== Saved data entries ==
────────────────────

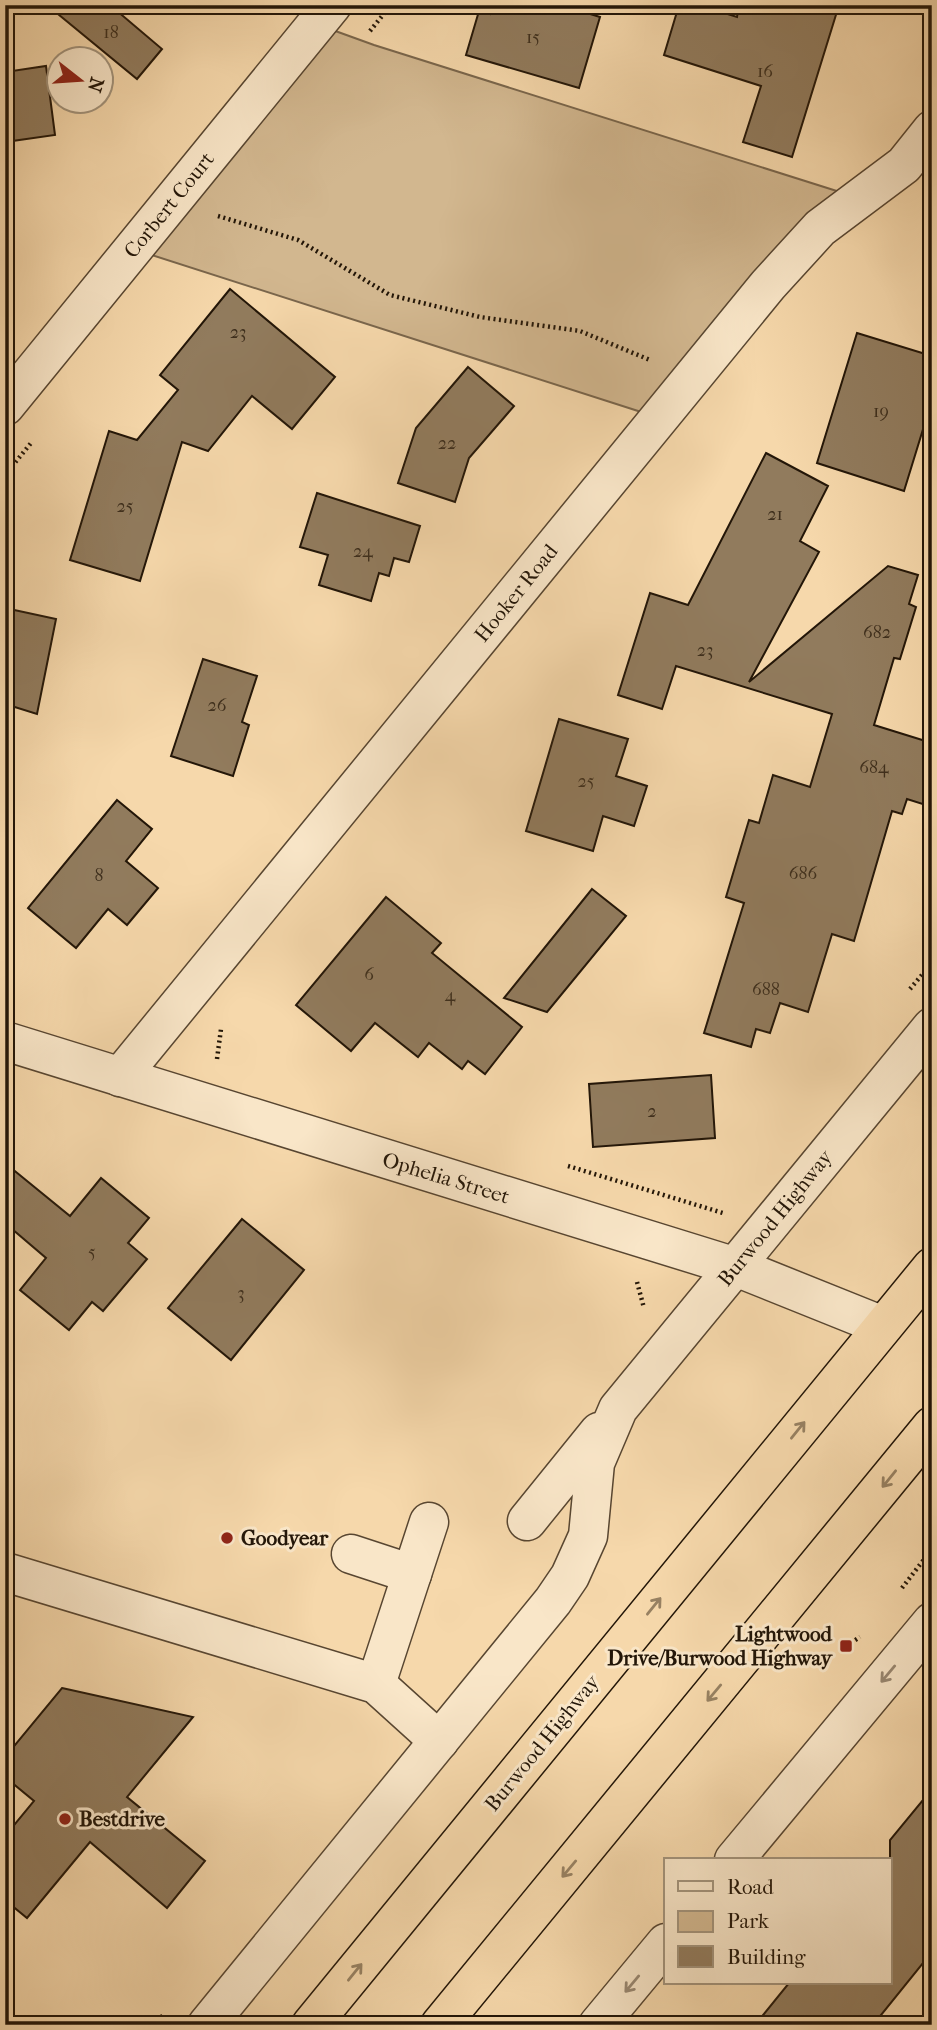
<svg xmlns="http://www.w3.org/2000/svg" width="937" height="2030" font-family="'IM FELL French Canon',serif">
<rect width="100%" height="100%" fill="#f6d8ab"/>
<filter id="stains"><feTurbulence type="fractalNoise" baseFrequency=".00286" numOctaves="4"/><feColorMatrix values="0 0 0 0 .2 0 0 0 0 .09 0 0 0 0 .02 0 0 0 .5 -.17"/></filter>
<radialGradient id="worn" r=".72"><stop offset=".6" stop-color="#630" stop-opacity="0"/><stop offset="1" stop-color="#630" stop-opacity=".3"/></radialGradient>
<path fill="#d2b78f" stroke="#7a664c" stroke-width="2" d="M316,24L374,45L859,198L660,418L133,249Z"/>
<g fill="#917b5d" stroke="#231608" stroke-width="2">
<path d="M47,5H110L162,49L137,79Z"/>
<path d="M493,5H561L600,17L579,88L466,55L479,11L490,14Z"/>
<path d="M679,5H699L737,17L739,5H839L792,157L743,142L761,86L664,55Z"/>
<path d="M46,66L55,135L5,142V72Z"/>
<path d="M230,289L335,377L292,429L252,396L208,451L182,442L140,581L70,560L109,431L137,440L178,390L160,375Z"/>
<path d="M857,333L932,356V400L904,491L817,463Z"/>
<path d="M468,367L514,406L469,458L455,502L398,483L416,428Z"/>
<path d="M766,453L828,486L800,541L819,552L749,682L888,566L918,575L909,604L916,607L900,659L894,658L874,725L932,743V807L907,799L902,814L892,811L854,941L832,934L808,1012L780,1003L770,1033L756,1029L751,1047L704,1033L744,903L726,897L749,820L759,823L773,775L810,787L832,714L676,666L662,709L618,695L650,593L688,605Z"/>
<path d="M317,493L420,526L409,562L394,558L389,576L379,573L371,601L319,585L328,555L300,547Z"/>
<path d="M5,608L56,619L37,714L5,704Z"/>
<path d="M203,659L257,676L242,722L249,725L233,776L171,756Z"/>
<path d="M559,719L628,739L616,776L647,786L634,826L603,816L593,851L526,831Z"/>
<path d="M117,800L152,829L126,861L158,888L127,925L108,909L76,948L28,908Z"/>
<path d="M592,889L626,916L547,1012L504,998Z"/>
<path d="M386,897L441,943L432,953L522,1027L485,1074L468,1061L462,1069L429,1043L418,1057L375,1023L351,1051L296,1005Z"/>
<path d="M711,1075L715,1138L593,1147L589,1084Z"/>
<path d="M5,1163L70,1216L101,1178L149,1218L128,1243L147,1259L103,1311L92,1302L69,1330L20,1290L46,1258L5,1223Z"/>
<path d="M242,1219L304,1270L231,1360L168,1308Z"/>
<path d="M62,1688L193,1717L127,1797L205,1861L167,1908L90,1842L27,1918L5,1900V1836L34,1801L5,1777V1757Z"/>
<path d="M932,1789V1952L873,2025H755L789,1983H890V1840Z"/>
</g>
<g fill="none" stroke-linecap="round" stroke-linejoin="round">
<defs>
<g id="minor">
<path d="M5,406L332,5"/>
<path d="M5,1041L736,1267L883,1326"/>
<path d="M120,1077L768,285L820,228L904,165L932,130"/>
<path d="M527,1521L599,1432"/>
<path d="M351,1554L412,1574"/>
<path d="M5,1572L376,1684L439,1741"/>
<path d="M376,1684L429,1522"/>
<path d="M734,1860L932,1622"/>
<path d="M207,2025L553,1601L570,1576L588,1536L595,1463L618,1409L932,1027"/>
<path d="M598,2025L666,1943"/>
</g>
<g id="highway">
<path d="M311,2025L932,1267"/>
<path d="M440,2025L932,1426"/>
</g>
</defs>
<use href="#minor" stroke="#584631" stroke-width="41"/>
<use href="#highway" stroke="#231608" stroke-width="41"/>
<g stroke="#231608" stroke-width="4.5" stroke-dasharray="2 3.5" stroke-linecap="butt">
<path d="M370,31L391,5"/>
<path d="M218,216L298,240L390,295L480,317L580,331L650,360"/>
<path d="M5,475L31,443"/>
<path d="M910,989L932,963"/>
<path d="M217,1059L221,1029"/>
<path d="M568,1166L723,1213"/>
<path d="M637,1282L644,1308"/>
<path d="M902,1588L932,1549"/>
<path d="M846,1646L860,1637"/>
<path d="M154,2025L165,2013"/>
</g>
<use href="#minor" stroke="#f9e6c8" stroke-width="38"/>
<use href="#highway" stroke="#f6d8ab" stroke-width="38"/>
</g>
<defs><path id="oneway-shaft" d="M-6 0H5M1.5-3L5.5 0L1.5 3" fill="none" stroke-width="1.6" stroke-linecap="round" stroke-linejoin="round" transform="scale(1.75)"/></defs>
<g stroke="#978162">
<use href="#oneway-shaft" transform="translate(798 1430) rotate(-51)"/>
<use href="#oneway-shaft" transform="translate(889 1479) rotate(129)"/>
<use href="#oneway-shaft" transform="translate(654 1606) rotate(-51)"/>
<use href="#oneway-shaft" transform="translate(714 1693) rotate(130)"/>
<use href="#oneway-shaft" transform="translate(569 1869) rotate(130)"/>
<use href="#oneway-shaft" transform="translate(355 1972) rotate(-51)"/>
</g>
<g stroke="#998872">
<use href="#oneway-shaft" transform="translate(888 1674) rotate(130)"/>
<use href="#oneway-shaft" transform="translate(632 1984) rotate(130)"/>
</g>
<g fill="#8f2418" stroke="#f9e6c8" stroke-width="2.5">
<circle cx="227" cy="1538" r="7"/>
<rect x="839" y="1639" width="14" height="14" rx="3.5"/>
<circle cx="65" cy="1819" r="7"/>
</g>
<g text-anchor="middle" stroke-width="6" stroke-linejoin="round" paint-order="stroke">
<g font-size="18" fill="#3e2f1d">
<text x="111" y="38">18</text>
<text x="533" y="43">15</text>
<text x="765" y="77">16</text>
<text x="238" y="338">23</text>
<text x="881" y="417">19</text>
<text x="447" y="449">22</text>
<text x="125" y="512">25</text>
<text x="775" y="520">21</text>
<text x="363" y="557">24</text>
<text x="877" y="638">682</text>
<text x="705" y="656">23</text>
<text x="217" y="711">26</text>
<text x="874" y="773">684</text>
<text x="586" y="787">25</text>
<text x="803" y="879">686</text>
<text x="99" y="881">8</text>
<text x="369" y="980">6</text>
<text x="766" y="995">688</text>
<text x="450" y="1001">4</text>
<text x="652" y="1117">2</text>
<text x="92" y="1258">5</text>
<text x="241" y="1299">3</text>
</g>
<g font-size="21" fill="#231608" stroke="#f9e6c8">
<text transform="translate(169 205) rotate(-51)" y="7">Corbert Court</text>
<text transform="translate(516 593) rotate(-51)" y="7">Hooker Road</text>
<text transform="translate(446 1178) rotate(17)" y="7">Ophelia Street</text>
<text transform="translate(775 1218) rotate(-51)" y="7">Burwood Highway</text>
<text transform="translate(542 1743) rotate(-51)" y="7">Burwood Highway</text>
</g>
<g font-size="21" font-weight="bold" fill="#231608" stroke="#f9e6c8" text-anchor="start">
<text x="241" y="1545">Goodyear</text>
<text x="832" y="1641" text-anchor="end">Lightwood<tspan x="832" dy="24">Drive/Burwood Highway</tspan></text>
<text x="79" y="1826">Bestdrive</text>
</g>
</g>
<rect width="937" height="2030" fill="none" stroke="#f6d8ab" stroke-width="28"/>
<rect x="7" y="7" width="923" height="2016" fill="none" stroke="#231608" stroke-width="3.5"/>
<rect x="14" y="14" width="909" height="2002" fill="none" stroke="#231608" stroke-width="2"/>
<rect x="664" y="1858" width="228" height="126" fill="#f9e6c8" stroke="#a3937b" stroke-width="2"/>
<rect x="678" y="1881" width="35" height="10" fill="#f9e6c8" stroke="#a3937b" stroke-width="2"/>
<text x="727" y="1894" font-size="21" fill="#231608">Road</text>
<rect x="678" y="1911" width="35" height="21" fill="#d2b78f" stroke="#a3937b" stroke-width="2"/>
<text x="727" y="1928" font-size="21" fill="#231608">Park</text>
<rect x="678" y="1946" width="35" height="21" fill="#917b5d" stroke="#a3937b" stroke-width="2"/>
<text x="727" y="1964" font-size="21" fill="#231608">Building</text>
<g transform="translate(80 80) rotate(107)"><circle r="33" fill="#f9e6c8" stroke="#a3937b" stroke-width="2"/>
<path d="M0-5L12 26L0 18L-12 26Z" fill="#8f2418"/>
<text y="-10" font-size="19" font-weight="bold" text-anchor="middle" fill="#231608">N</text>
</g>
<rect width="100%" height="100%" filter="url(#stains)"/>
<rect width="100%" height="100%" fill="url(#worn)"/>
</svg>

────────────────────

== Directions ==
Using the entries above, copy out all lines that contain the string "worn".

== Result of this task ==
<radialGradient id="worn" r=".72"><stop offset=".6" stop-color="#630" stop-opacity="0"/><stop offset="1" stop-color="#630" stop-opacity=".3"/></radialGradient>
<rect width="100%" height="100%" fill="url(#worn)"/>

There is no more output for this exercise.